Data centers are large warehouse-looking buildings. No windows. Giant fence. Most often a security guard. Substation next door, high voltage power lines coming in. The trucks out front, the guys that are working — they look like just you and I.
But inside the building, you cannot believe what is going on.
There are GPUs buzzing, and every single one of them has a piece of fiber run into it. I am not exaggerating. Every single hyperscale data center building can handle hundreds of thousands of individual fibers. The biggest ones in the country, in the world — they have millions of fibers.
Compare that to the FTTH build we've been working on for the past few years. 48-count fibers. 144-count fibers. 288-count fibers. No. These hyperscalers, they're 1,728 fibers. 3,456 fibers. 6,912 fibers.
But the question now is: why do they need that much fiber?
Every GPU. Every rack. Every aisle.
Every single GPU, every single rack, every single aisle, every single row is getting hundreds, if not thousands, of fibers.
The internet that's coming to your house is using a single fiber. Think about that. Every house in the country has a single fiber. Every single one of those houses connects to a GPU. Think about that. Hundreds of millions of houses connecting to hundreds of millions of GPUs.
Somebody has to build that infrastructure. Somebody has to splice it. Somebody has to test it.
Can you keep up with that? Have you done that much splicing? Have you done that much testing? Do you even know what's involved in that? What does it take to process all those splices and all those tests?
Let's walk in one
Let's see what we see.
Rows and rows and rows of racks. Many, many cages. Overhead cable trays running like light highways above every aisle. Perfectly dressed, not like what you see out there in the rural fiber-to-the-home build. Everything is neat. Everything is in order. Everything is the way that it should be.
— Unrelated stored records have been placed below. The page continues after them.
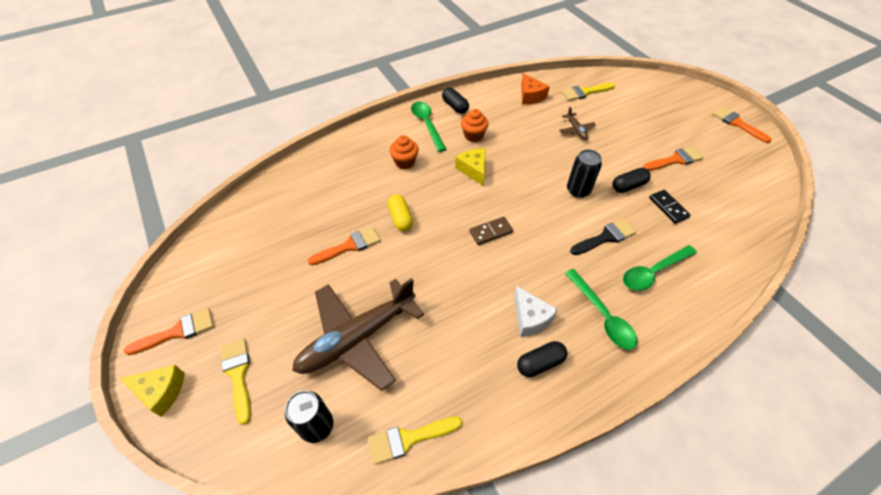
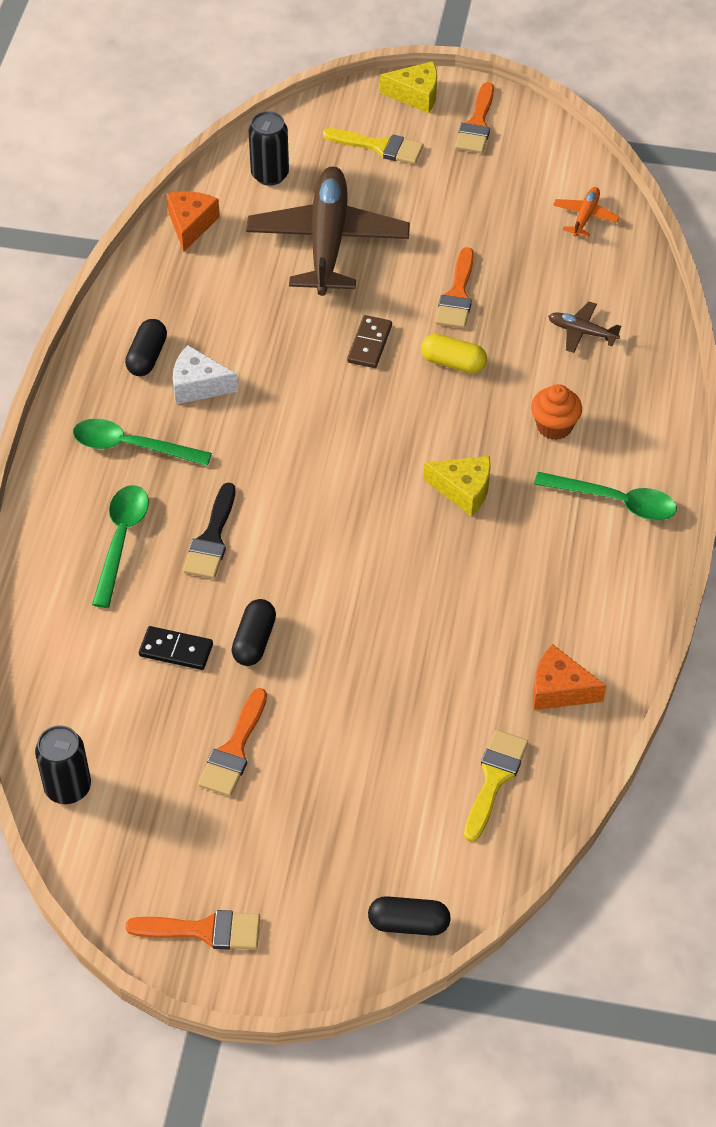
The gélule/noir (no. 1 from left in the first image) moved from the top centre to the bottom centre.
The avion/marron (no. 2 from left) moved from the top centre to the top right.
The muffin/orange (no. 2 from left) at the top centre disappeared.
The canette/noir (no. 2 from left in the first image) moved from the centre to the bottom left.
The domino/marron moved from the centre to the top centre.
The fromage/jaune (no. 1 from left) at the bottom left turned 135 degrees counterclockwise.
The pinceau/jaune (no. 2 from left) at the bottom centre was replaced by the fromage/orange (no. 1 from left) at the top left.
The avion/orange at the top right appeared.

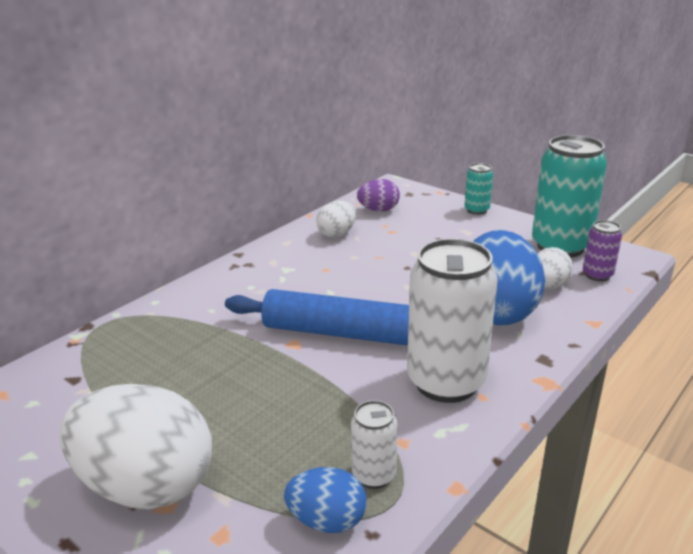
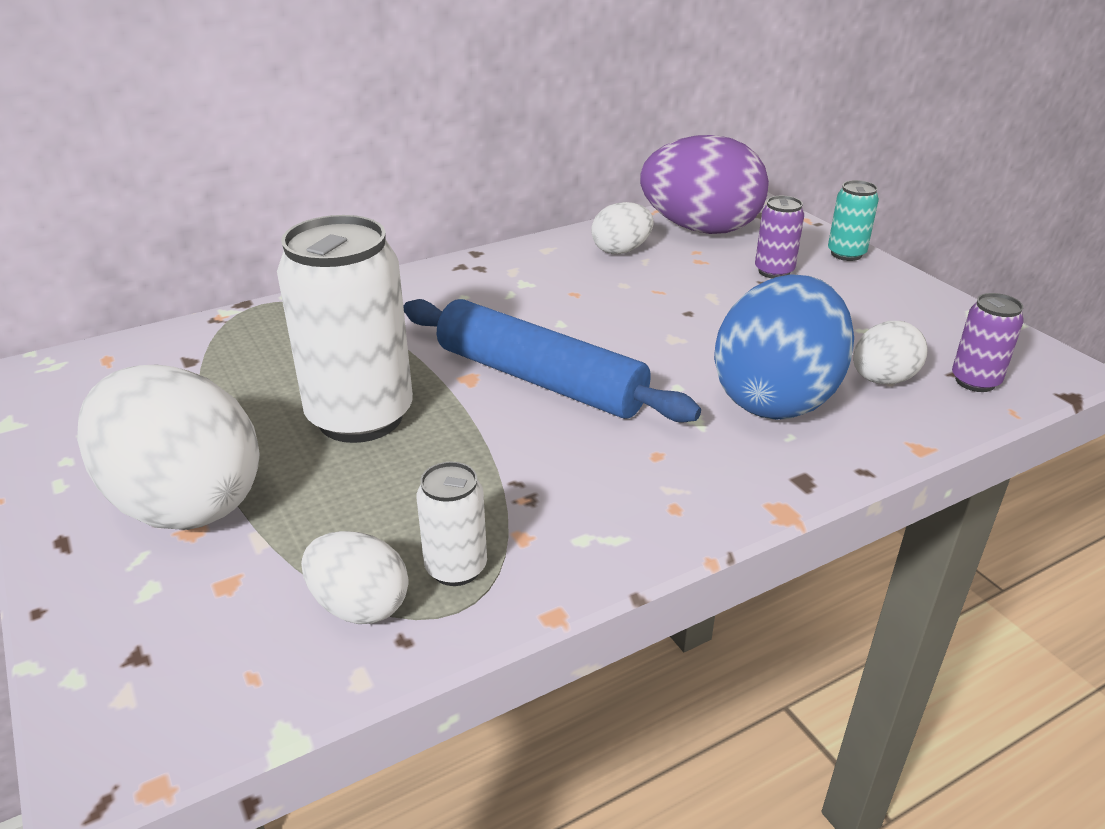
The canette/turquoise (no. 2 from left) at the middle right disappeared.
The œuf/violet at the centre changed to 1.98 times the size.
The canette/blanc (no. 2 from left in the first image) moved from the centre to the middle left.
The œuf/bleu (no. 1 from left) at the bottom centre became the œuf/blanc (no. 2 from left) at the bottom left.
The canette/violet (no. 1 from left) at the top right appeared.

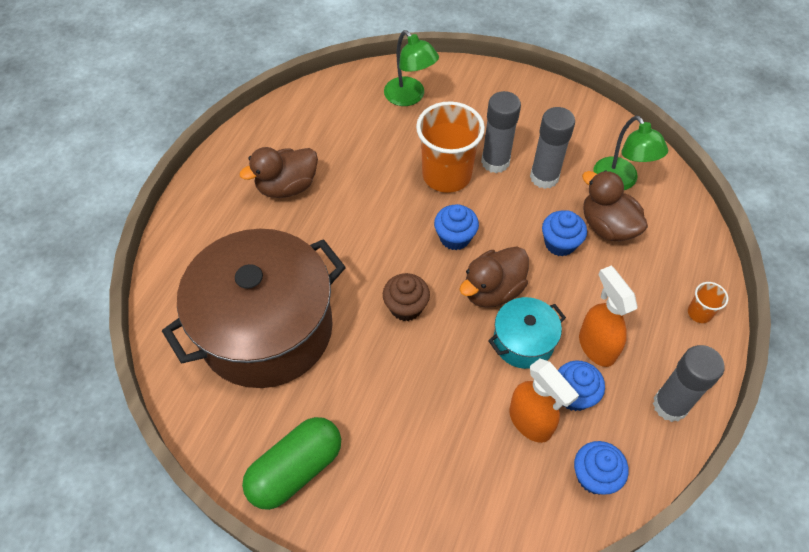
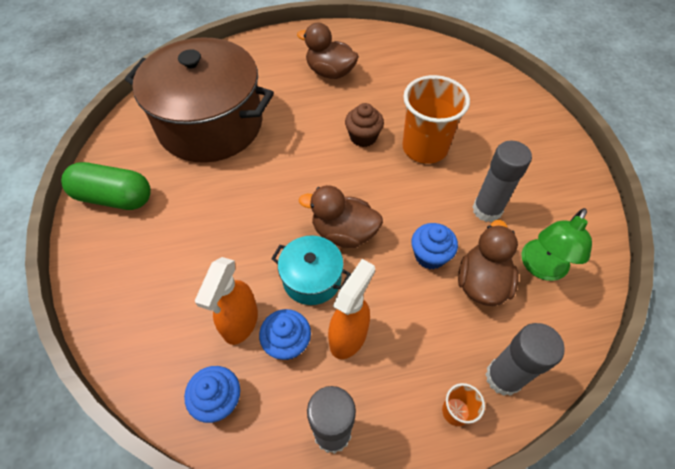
The lampe/vert (no. 1 from left) at the top centre disappeared.
The bâton de colle/gris (no. 1 from left in the first image) moved from the top centre to the bottom right.
The muffin/bleu (no. 1 from left) at the centre disappeared.
The muffin/marron moved from the centre to the top centre.

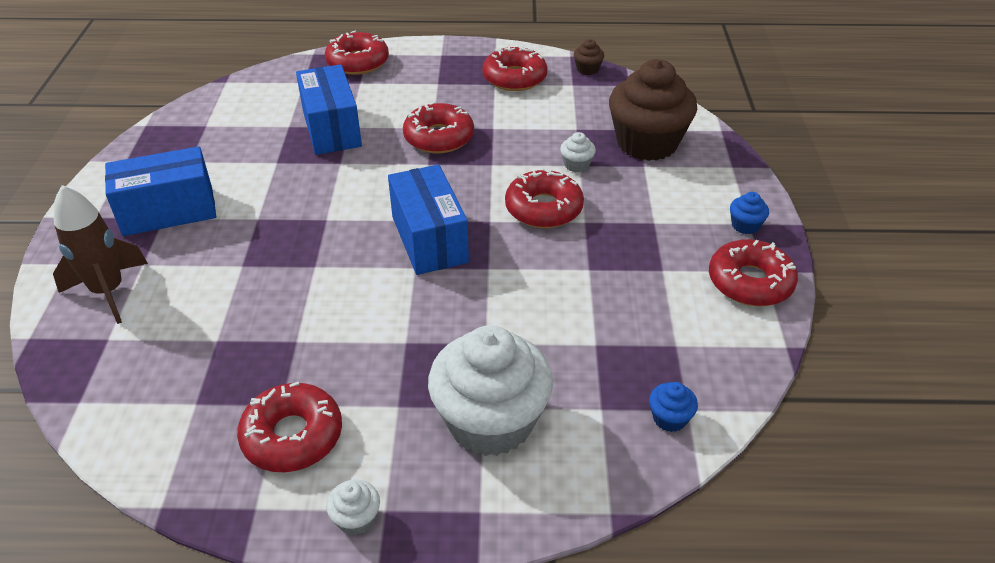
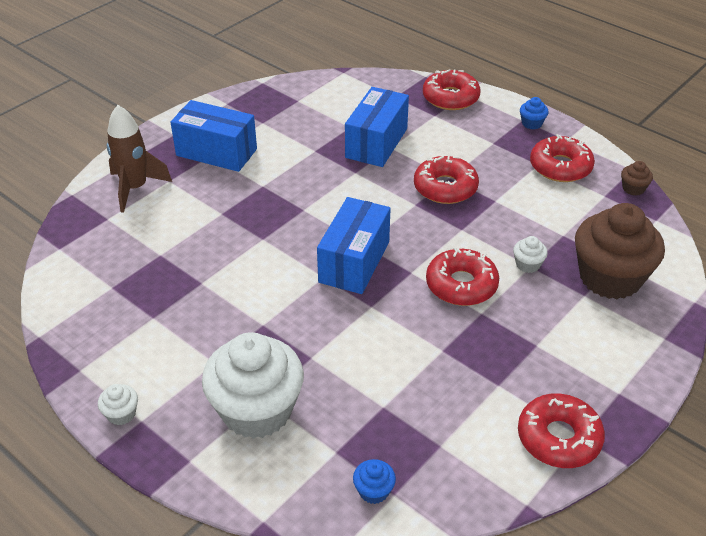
The muffin/bleu (no. 2 from left) moved from the middle right to the top right.
The beignet/rouge (no. 1 from left) at the bottom left disappeared.

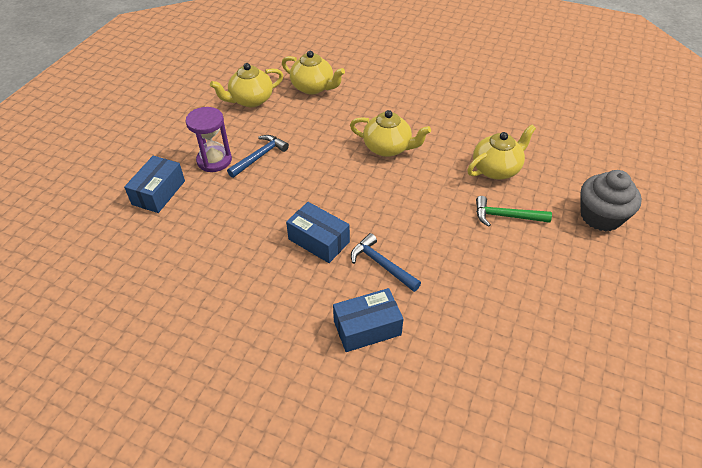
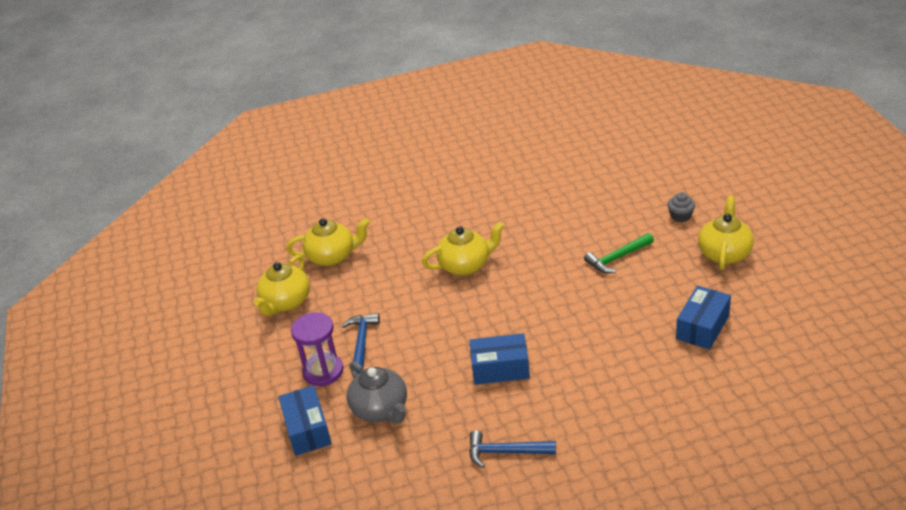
The théière/jaune (no. 4 from left) moved from the top right to the middle right.
The muffin/gris at the middle right changed to 0.51 times the size.
The marteau/bleu (no. 2 from left) moved from the centre to the bottom centre.
The boîte/bleu (no. 3 from left) moved from the bottom centre to the middle right.
The théière/gris at the bottom centre appeared.

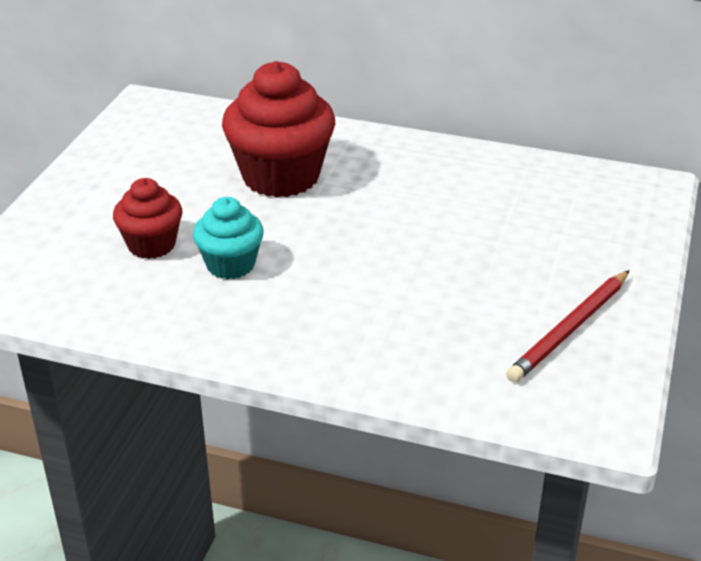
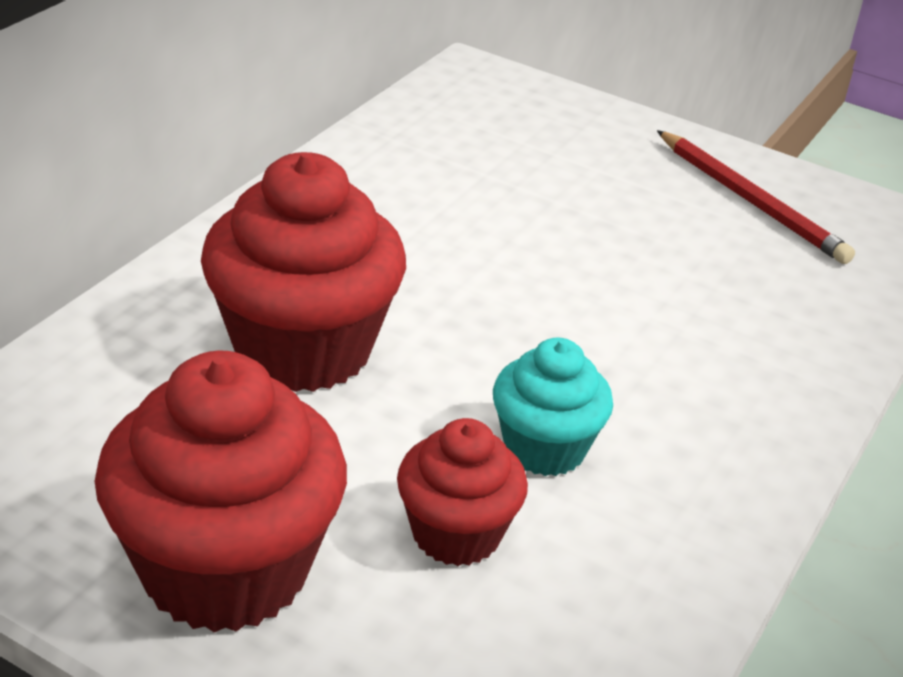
The muffin/rouge (no. 1 from left) at the bottom left appeared.

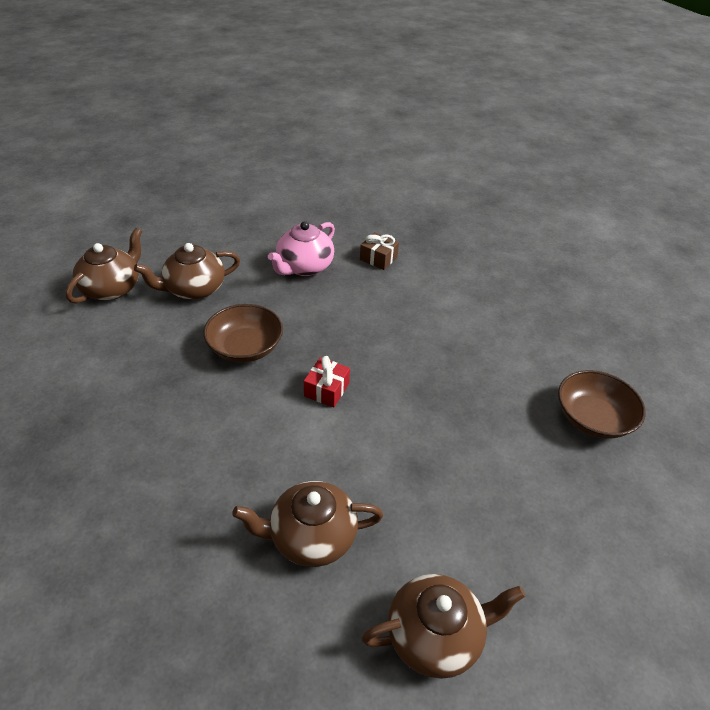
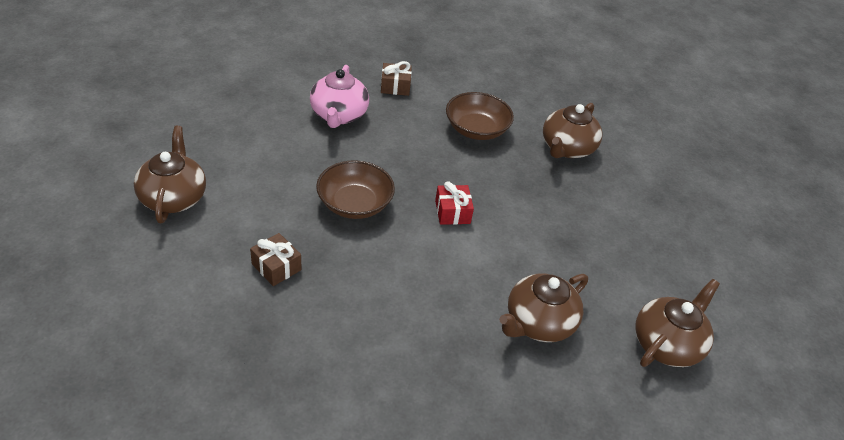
The théière/marron (no. 2 from left in the first image) moved from the middle left to the top right.
The bol/marron (no. 2 from left) moved from the middle right to the top centre.
The cadeau/marron (no. 1 from left) at the middle left appeared.

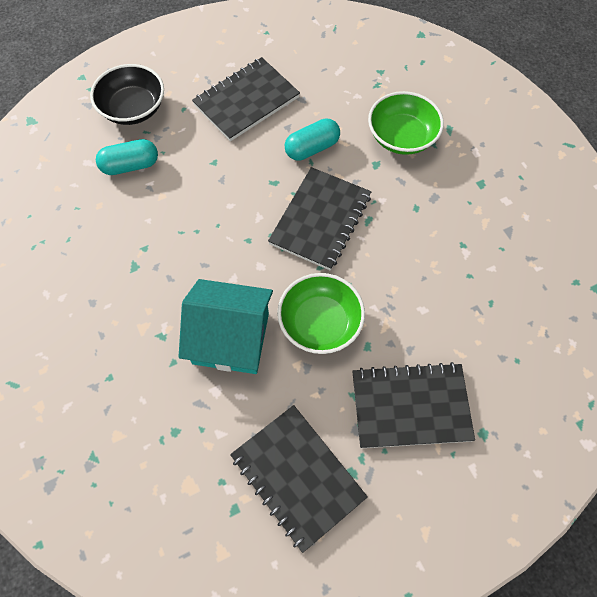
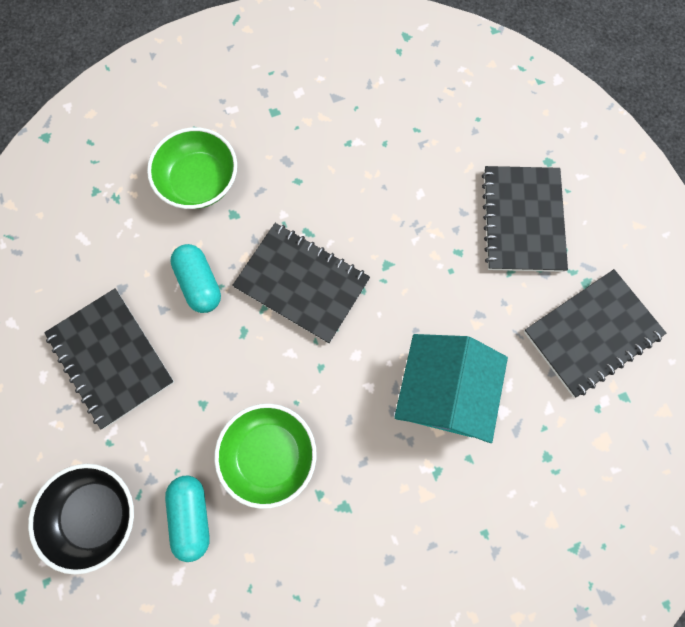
The bol/vert (no. 1 from left in the first image) moved from the centre to the bottom centre.

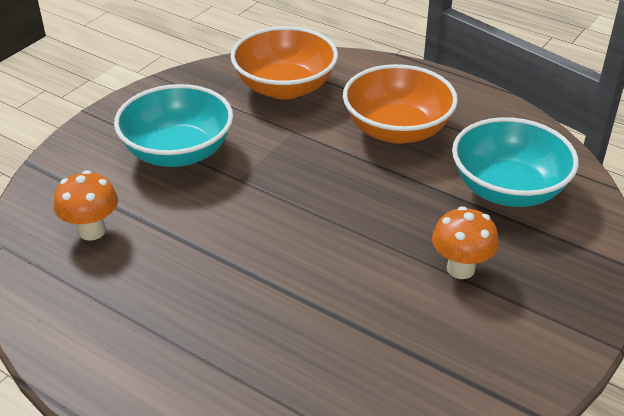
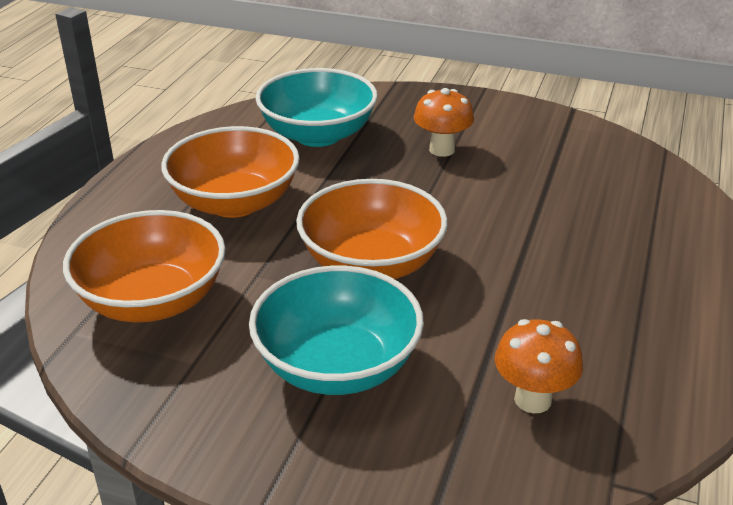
The bol/orange (no. 3 from left) at the centre appeared.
No dust. No dirt. All you can hear is the loud whistle of the GPUs and the servers running twenty-four seven.
Maybe there's a few people around. They're all working. There's no bucket trucks. There's no ladders. There's no outside plant poles. They bring their tools, their equipment in on a cart. They do their job. They leave for the day.
Which is exactly why I'm writing this
I think that the skill and the people in this industry are out there, and they're doing other jobs. And they don't even know what's going to happen in the next few years, where they're going to be needed.
So I'm writing this article so that people understand that in the next few years, they gotta switch their skill set. They gotta move from being outside plant fiber-to-the-home splicers working in a cornfield in Ohio to working inside a hyperscaler data center. No longer splicing 48-count fibers. You're now splicing 1,728 fibers.
You gotta move. You gotta adjust to that. It's something new. It's something different. But this is where it's heading.
Don't stay out there in those cornfields for the next few months. Come inside to the data center. Join the hyperscalers — because that's where the splicing work is at, and that's where it's moving to.